Despite many claims to the contrary, life does not begin at conception: It is an unbroken chain that stretches back nearly to the origin of the Earth, 4.6 billion years ago. Nor does human life begin at conception: It is an unbroken chain dating back to the origin of our species, hundreds of thousands of years ago. Every human sperm and egg is, beyond the shadow of a doubt, alive. They are not human beings, of course. However, it could be argued that neither is a fertilized egg.

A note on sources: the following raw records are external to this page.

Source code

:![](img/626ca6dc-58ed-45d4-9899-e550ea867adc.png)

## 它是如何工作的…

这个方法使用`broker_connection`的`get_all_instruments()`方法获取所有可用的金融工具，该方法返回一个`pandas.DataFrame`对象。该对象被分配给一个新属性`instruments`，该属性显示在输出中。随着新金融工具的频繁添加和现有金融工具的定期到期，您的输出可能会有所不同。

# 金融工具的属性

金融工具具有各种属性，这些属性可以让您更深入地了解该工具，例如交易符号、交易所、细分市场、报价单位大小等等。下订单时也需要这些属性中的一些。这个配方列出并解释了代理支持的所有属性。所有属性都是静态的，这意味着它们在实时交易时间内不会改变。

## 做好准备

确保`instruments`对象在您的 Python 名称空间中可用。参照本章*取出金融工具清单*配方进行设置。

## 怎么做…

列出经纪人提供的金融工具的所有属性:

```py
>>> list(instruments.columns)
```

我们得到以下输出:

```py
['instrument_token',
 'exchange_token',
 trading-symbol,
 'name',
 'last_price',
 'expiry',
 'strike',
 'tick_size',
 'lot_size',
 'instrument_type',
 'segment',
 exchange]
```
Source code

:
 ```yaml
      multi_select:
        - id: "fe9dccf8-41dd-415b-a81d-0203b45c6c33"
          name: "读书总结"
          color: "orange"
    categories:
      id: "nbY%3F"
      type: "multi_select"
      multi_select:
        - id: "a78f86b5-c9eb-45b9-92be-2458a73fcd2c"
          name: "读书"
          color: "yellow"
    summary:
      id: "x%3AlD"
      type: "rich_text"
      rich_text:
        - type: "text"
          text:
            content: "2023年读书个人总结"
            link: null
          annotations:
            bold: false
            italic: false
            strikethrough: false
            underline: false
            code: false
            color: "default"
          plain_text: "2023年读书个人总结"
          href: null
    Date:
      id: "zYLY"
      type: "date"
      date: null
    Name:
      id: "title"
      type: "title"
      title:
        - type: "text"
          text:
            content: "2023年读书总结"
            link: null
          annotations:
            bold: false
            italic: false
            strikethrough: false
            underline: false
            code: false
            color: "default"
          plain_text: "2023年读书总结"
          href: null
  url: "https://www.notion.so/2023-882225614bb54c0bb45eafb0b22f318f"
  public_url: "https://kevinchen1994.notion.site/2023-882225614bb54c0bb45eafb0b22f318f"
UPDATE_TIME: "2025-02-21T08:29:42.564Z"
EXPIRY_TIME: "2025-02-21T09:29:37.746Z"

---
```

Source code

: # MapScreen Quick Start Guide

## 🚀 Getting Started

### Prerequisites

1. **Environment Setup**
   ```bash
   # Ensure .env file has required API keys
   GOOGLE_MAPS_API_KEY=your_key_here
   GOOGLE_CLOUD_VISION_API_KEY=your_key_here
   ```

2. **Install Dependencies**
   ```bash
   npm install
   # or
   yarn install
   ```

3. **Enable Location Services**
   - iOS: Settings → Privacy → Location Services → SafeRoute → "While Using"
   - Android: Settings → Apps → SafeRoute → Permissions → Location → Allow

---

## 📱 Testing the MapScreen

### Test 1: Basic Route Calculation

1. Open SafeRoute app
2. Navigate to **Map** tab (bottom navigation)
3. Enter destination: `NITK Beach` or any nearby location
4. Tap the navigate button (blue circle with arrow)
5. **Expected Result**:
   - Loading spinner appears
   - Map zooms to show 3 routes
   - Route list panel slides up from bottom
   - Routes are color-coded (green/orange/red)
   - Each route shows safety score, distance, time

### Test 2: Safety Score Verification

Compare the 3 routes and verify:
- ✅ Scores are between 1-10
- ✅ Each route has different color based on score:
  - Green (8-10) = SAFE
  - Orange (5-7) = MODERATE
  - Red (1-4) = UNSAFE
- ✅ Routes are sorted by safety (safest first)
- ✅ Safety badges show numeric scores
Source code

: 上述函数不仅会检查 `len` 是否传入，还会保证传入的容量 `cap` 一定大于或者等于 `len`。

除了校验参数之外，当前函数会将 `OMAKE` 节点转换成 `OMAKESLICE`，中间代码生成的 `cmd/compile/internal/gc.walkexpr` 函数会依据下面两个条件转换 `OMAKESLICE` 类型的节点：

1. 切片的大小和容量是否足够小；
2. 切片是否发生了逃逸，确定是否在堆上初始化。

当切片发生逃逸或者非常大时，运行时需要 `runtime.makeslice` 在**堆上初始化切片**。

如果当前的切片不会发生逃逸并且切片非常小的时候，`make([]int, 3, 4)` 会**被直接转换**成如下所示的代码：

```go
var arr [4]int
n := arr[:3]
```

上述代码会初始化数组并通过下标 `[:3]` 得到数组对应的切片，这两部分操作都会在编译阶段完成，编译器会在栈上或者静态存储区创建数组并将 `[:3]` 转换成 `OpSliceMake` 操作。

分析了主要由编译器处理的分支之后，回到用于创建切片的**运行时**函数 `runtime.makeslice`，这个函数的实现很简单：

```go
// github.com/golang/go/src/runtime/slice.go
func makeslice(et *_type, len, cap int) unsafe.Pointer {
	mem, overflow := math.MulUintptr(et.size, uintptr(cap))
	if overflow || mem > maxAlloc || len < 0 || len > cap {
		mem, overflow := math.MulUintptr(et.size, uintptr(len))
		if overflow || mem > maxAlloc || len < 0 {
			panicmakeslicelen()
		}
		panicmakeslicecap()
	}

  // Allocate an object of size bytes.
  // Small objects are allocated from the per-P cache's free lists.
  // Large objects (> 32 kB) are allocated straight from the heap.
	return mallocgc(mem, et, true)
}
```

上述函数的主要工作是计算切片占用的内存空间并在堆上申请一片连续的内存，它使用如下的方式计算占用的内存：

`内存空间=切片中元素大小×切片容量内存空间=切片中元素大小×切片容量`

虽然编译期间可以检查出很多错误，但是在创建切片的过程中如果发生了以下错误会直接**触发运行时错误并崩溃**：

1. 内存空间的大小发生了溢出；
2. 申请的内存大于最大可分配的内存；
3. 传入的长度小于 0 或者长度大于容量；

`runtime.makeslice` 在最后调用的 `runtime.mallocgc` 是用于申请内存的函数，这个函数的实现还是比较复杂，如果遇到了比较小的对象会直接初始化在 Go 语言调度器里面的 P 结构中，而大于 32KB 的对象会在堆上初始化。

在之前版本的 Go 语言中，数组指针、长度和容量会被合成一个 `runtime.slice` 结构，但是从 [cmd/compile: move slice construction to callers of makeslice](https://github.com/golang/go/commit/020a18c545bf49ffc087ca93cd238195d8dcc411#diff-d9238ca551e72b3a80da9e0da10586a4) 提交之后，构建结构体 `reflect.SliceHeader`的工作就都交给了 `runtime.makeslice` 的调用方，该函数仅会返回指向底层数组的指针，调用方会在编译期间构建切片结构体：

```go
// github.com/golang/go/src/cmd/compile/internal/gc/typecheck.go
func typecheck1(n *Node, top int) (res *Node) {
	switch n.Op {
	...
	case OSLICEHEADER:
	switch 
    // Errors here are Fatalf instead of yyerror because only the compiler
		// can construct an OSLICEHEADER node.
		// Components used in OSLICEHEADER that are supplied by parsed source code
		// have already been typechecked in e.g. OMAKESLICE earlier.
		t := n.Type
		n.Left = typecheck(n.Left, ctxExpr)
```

In some animals, an egg develops into a healthy adult without benefit of a sperm cell. But not, so far as we know, among humans. A sperm and an unfertilized egg jointly comprise the full genetic blueprint for a human being. Under certain circumstances, after fertilization, they can develop into a baby. But most fertilized eggs are spontaneously miscarried. Development into a baby is by no means guaranteed. Neither a sperm and egg separately, nor a fertilized egg, is more than a potential baby or a potential adult. So if a sperm and egg are as human as the fertilized egg produced by their union, and if it is murder to destroy a fertilized egg--despite the fact that it's only potentially a baby--why isn't it murder to destroy a sperm or an egg?
Hundreds of millions of sperm cells (top speed with tails lashing: five inches per hour) are produced in an average human ejaculation. A healthy young man can produce in a week or two enough spermatozoa to double the human population of the Earth. So is masturbation mass murder? How about nocturnal emissions or just plain sex? When the unfertilized egg is expelled each month, has someone died? Should we mourn all those spontaneous miscarriages? Many lower animals can be grown in a laboratory from a single body cell. Human cells can be cloned… In light of such cloning technology, would we be committing mass murder by destroying any potentially clonable cells? By shedding a drop of blood?
All human sperm and eggs are genetic halves of "potential" human beings. Should heroic efforts be made to save and preserve all of them, everywhere, because of this "potential"? Is failure to do so immoral or criminal? Of course, there's a difference between taking a life and failing to save it. And there's a big difference between the probability of survival of a sperm cell and that of a fertilized egg. But the absurdity of a corps of high-minded semen-preservers moves us to wonder whether a fertilized egg's mere "potential" to become a baby really does make destroying it murder.
Opponents of abortion worry that, once abortion is permissible immediately after conception, no argument will restrict it at any later time in the pregnancy. Then, they fear, one day it will be permissible to murder a fetus that is unambiguously a human being. Both pro-choicers and pro-lifers (at least some of them) are pushed toward absolutist positions by parallel fears of the slippery slope.
Another slippery slope is reached by those pro-lifers who are willing to make an exception in the agonizing case of a pregnancy resulting from rape or incest. But why should the right to live depend on the circumstances of conception? If the same child were to result, can the state ordain life for the offspring of a lawful union but death for one conceived by force or coercion? How can this be just? And if exceptions are extended to such a fetus, why should they be withheld from any other fetus? This is part of the reason some pro-lifers adopt what many others consider the outrageous posture of opposing abortions under any and all circumstances--only excepting, perhaps, when the life of the mother is in danger.
by the way, I'm unconvinced that, if abortion is murder, that abortion is morally justified even when the life of the mother is in danger. When else do we allow one person to be killed to save another?